In the meantime, I'll try and stay off the floor and focus on riding my bicycle and hanging my laundry up or something. I might also have a little pep talk with the ol' dream catchers.
This post is bought to you by the letter J and the number eleventy.
12 comments:
Always praying for you! Always missing seeing your face at work. Maybe we should have EOD Skype sessions so we can feel like we're still chatting at work? I'll even say "See you tomorrow" every day but Friday in which I'll ask what you're doing this weekend and say "Have a good weekend!"
Sending good vibes right... wait for it... NOW!
So.... I forgot about your blog because I've been loving all your Instagram updates. Don't worry though, I found it again and I am so happy I did! Feeling a little odd that I follow so much of your stuff... but I just think you're so cool. The end.
Good luck as your search for the "right match" for you you! Job hunting is a pain, but I love that you are following dreams! :)
Girl. This is me from the internet, putting my hand on your knee and looking into your eyes knowingly. Okay, this sounded less creepy in my head but I'm gonna leave it in. Anyway, I've been there. I'm still there in some ways. Have you seen the quote on Sometimes Sweet recently? http://sometimessweet.blogspot.com/2013/08/attacking-concept-of-happiness.html It's so good! I keep thinking about in relation to my own life. I feel like my life needs this big spoiler alert blinking at the top that says, "Surprise, life isn't always amazing and happy."
It's been really inspiring to see you chasing your dreams, so thanks once again for sharing. I'm still learning that chasing dreams is much more gritty than glamorous. James Archer from the marketing agency Forty in AZ tweeted this a long time ago but I was reminded it out of it recently and it's been stuck in my head. "Discomfort and awkwardness are often a sign that you're finally doing the right things. Get used to those feelings. Learn to love them."
Cheers to being awkward and uncomfortable! I'll be praying for you and thinking of you cause you've got some mad crazy talent that needs to be put to good use. <3
Oh goodness, the parallels between dating and job hunting. As if one isn't exhausting enough! Good thing Heavenly Father hears stream of consciousness prayers (which is what mine seem to be lately)
I remember being unemployed for such a long time. A long time that I won't even write here. And hating it.. until I realized this was a special, unique time that probably would never exist again. And maybe that will help and maybe it will make you hate me, but there it is. Keep trusting #bravekatie! I'll keep looking for jobs for you. Not that I even really know what you're looking for haha but I've got it in my mind I can find one! Those dream catchers.. I think they're about to work their magic any minute now. #bravekatie #bravekatie #bravekatie
Job hunting is the worst. It's so time consuming and energy sapping.
How did you get freelance work? Any tips?
your perseverance is admirable, katie! love you!
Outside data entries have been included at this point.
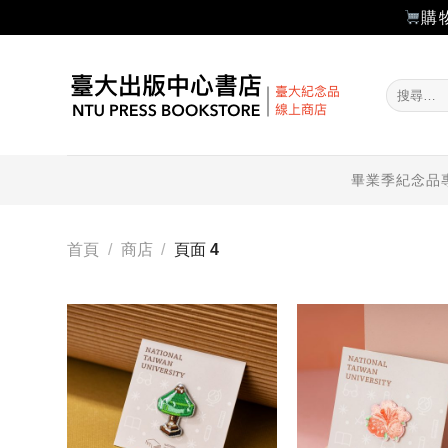
購
Skip
to
搜
content
尋
關
鍵
字:
畢業季紀念品
首頁
/
商店
/
頁面 4
加入
「願
望輕
單」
Prayers for you! I know how hard this can be - I've been there too, well - minus the whole, moving across the country thing. But, well... you're cooler then me. And braver too.
Also, I got your e-mail. Thanks. I'm formulating more questions for you! =)
Mmmmm. Yeah. Job-hunting is no fun. I totally agree about the perfect from-home and in-the-office combo. I'm sure you will find something perfect for you! (And wow, that really did sound just like something I might bite my tongue after saying to a single person. But for reals.)